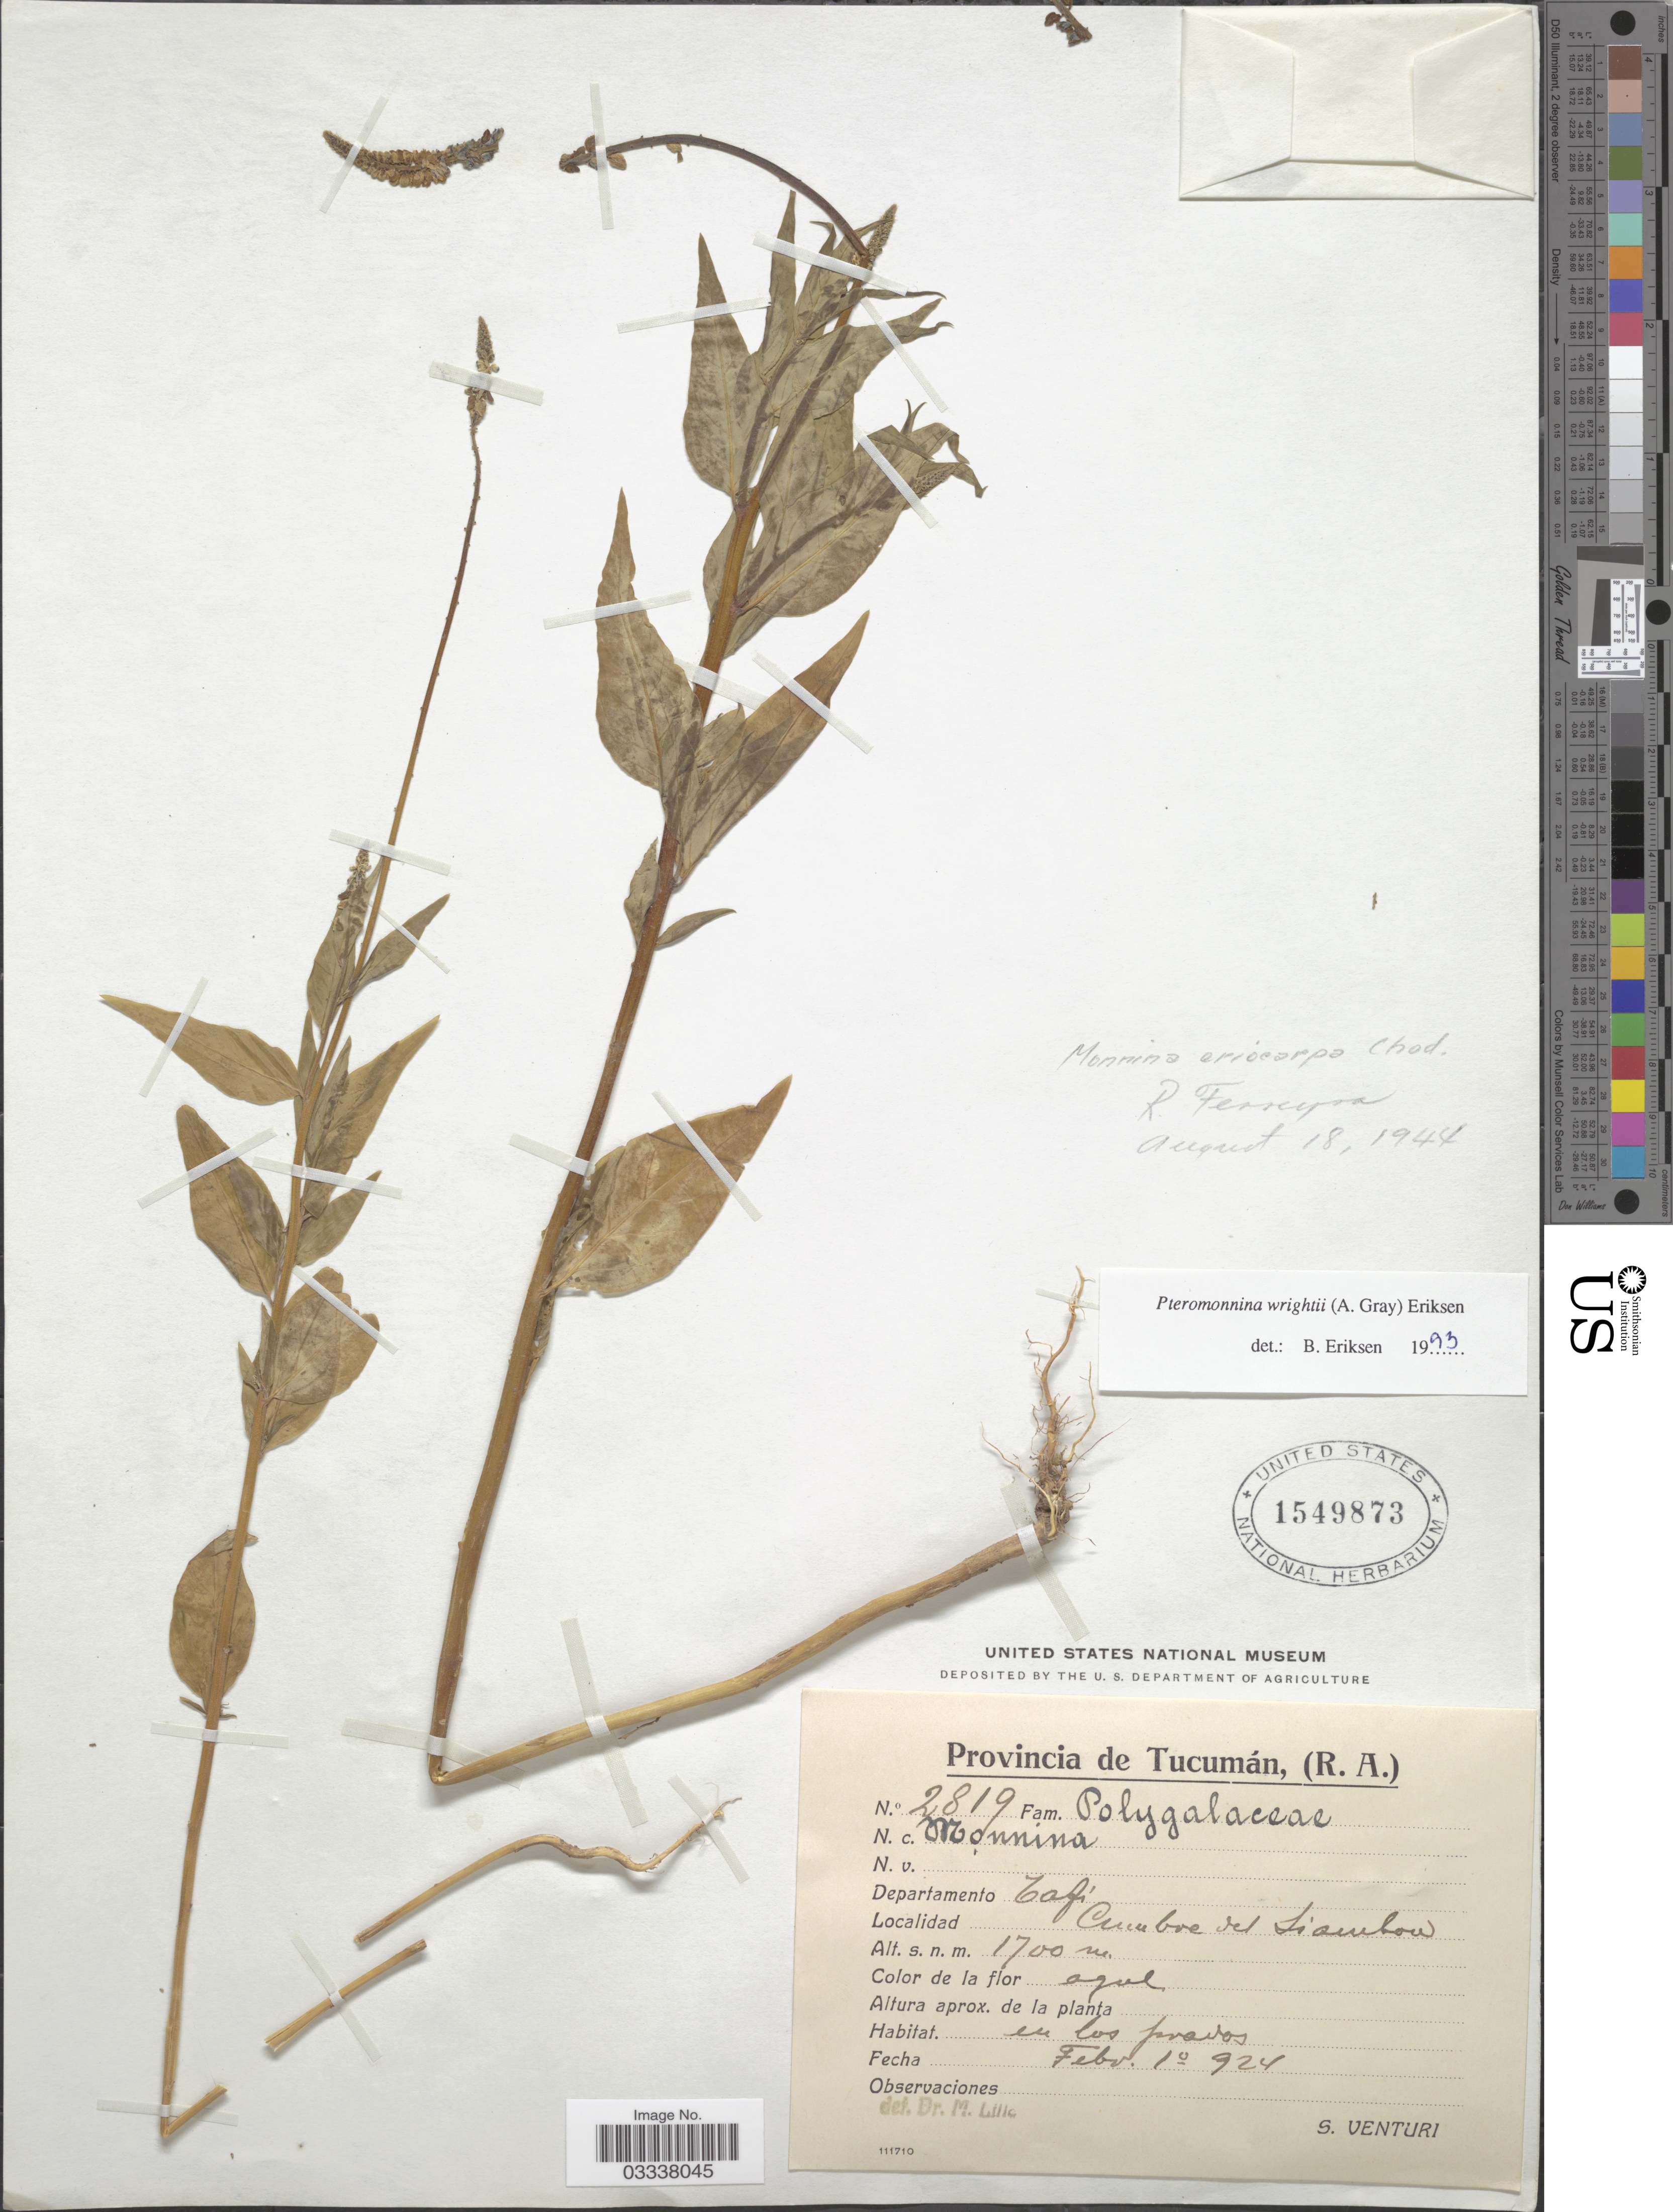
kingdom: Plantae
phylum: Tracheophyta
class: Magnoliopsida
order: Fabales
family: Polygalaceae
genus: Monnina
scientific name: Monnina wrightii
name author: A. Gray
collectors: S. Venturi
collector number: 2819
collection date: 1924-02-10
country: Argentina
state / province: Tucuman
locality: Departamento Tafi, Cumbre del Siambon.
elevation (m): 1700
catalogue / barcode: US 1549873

----------

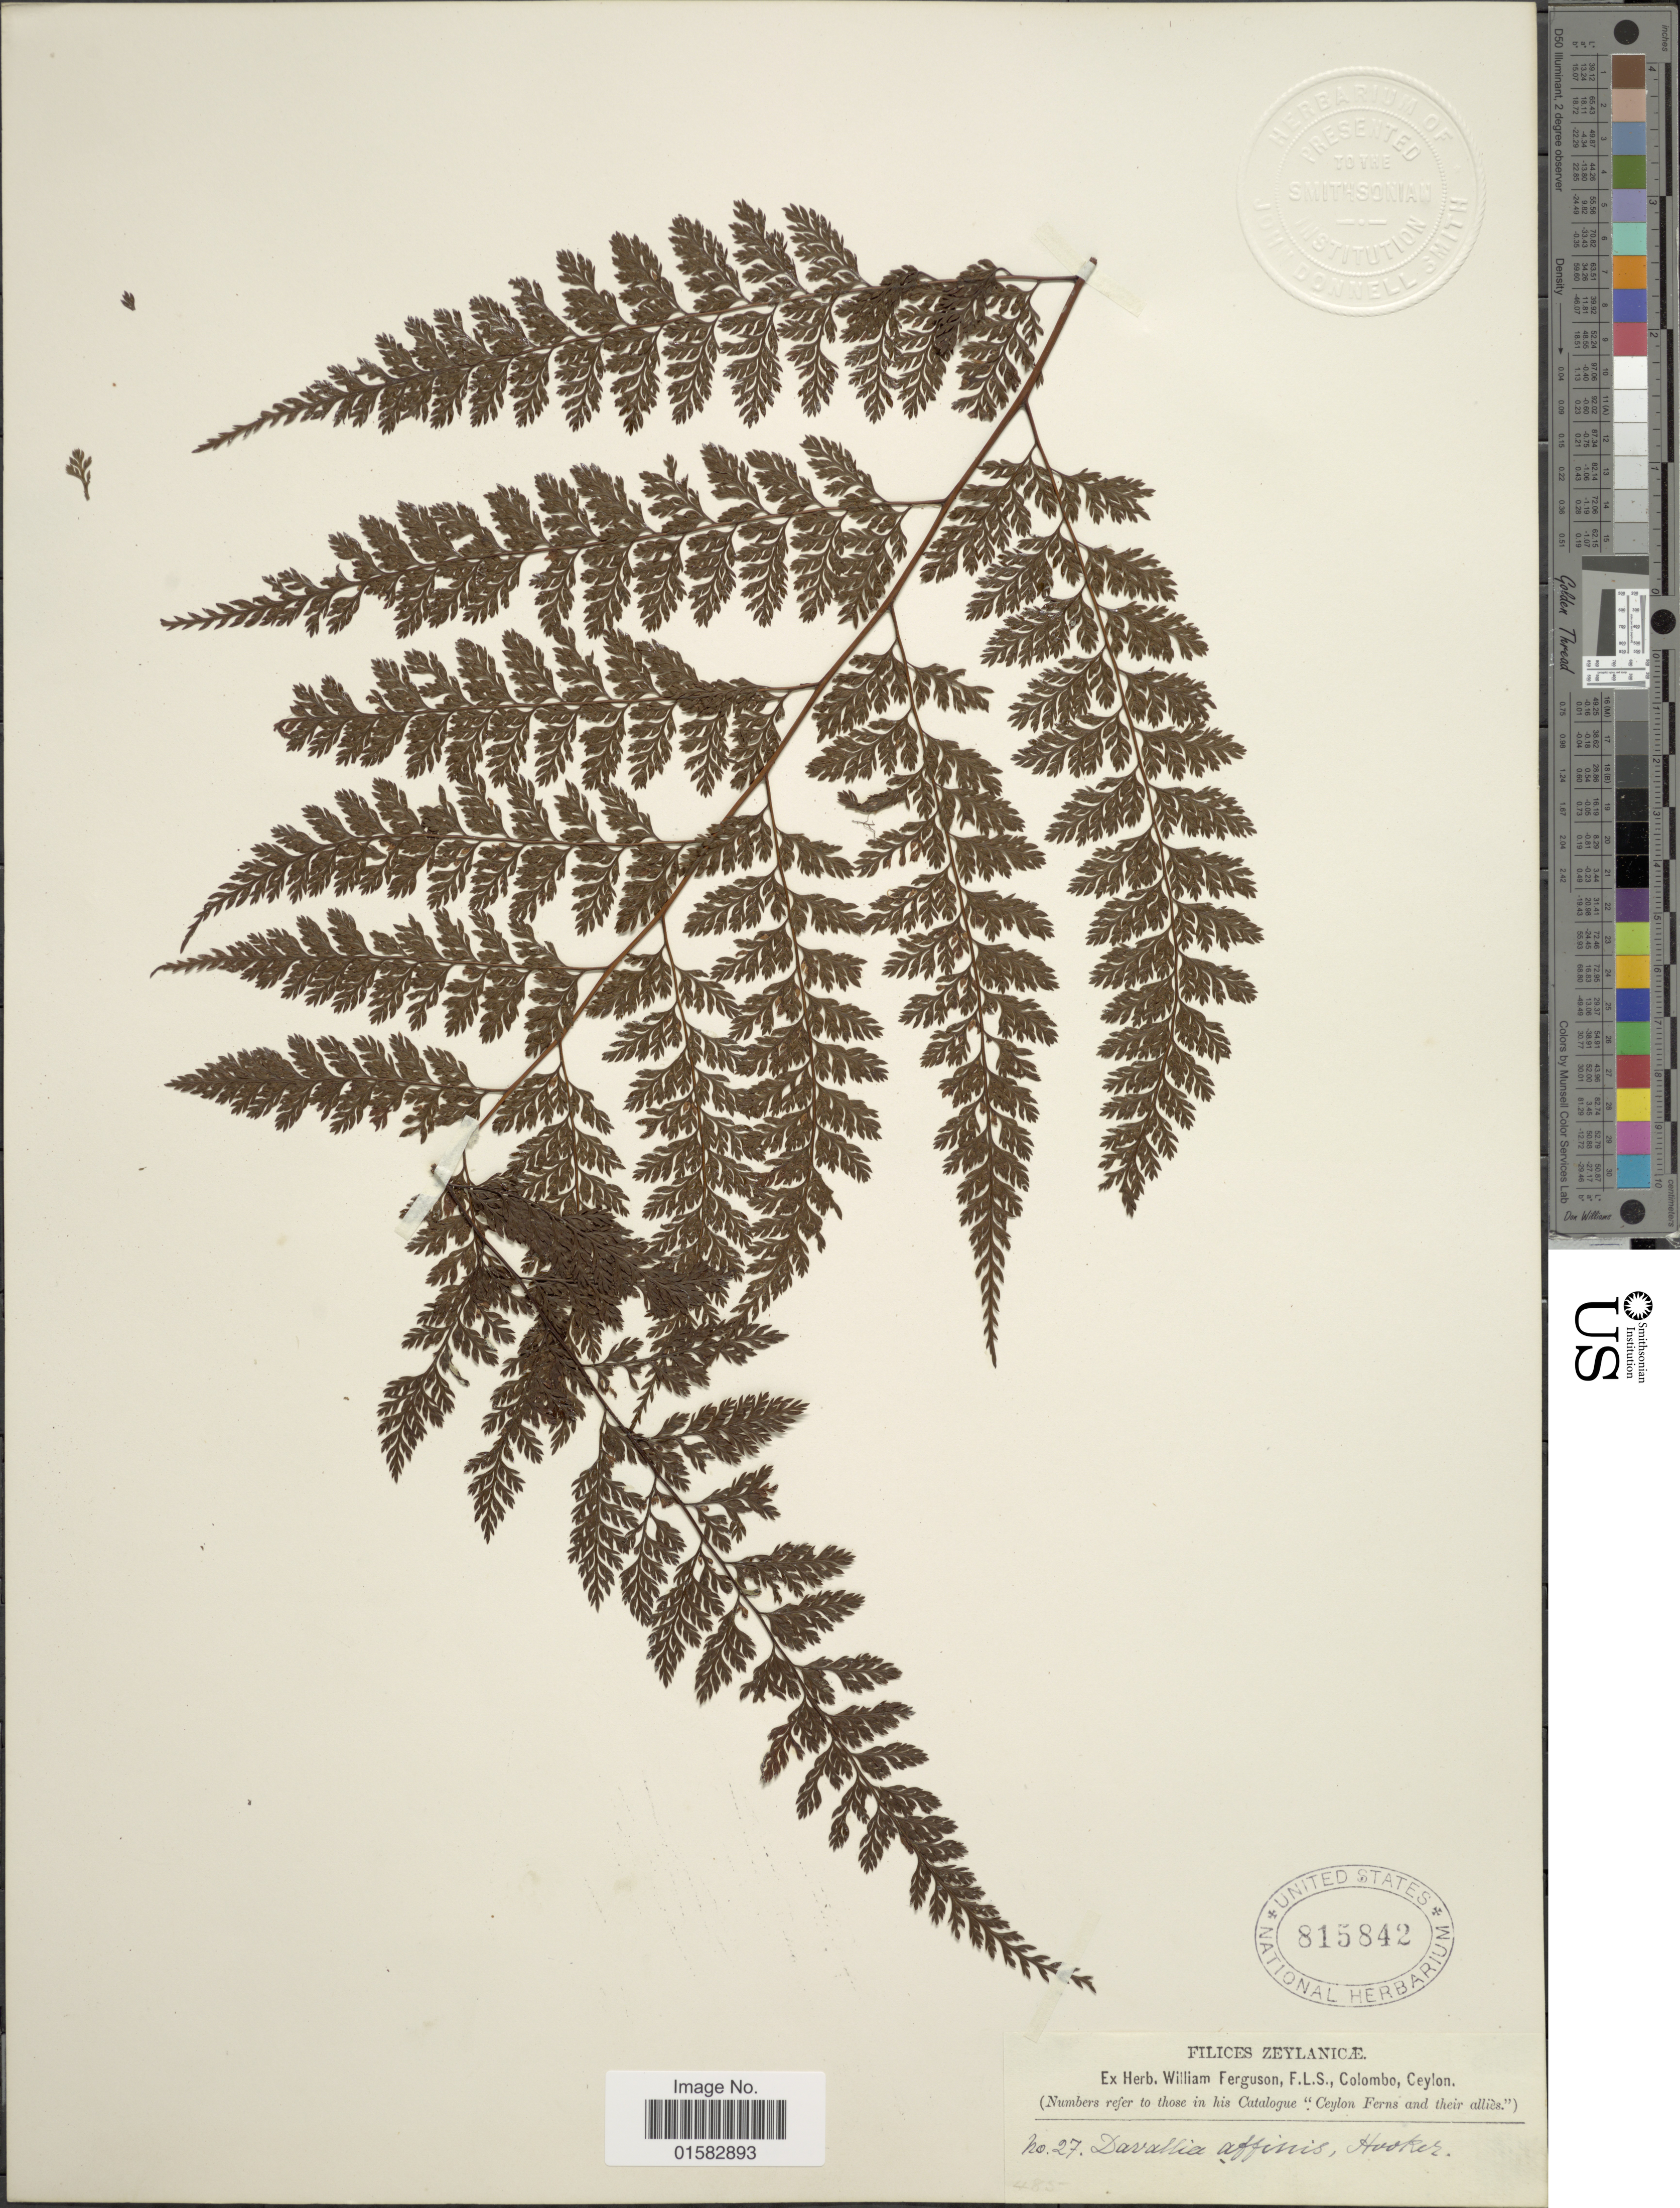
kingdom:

----------

■ Your task:
Switch "locality" to "site" in the part of the rows that opens with the line containing "kingdom: Plantae" and closes with the line containing "elevation (m): 1700", and give only those lines back with nothing else changed.

■ Output of the exercise:
kingdom: Plantae
phylum: Tracheophyta
class: Magnoliopsida
order: Fabales
family: Polygalaceae
genus: Monnina
scientific name: Monnina wrightii
name author: A. Gray
collectors: S. Venturi
collector number: 2819
collection date: 1924-02-10
country: Argentina
state / province: Tucuman
site: Departamento Tafi, Cumbre del Siambon.
elevation (m): 1700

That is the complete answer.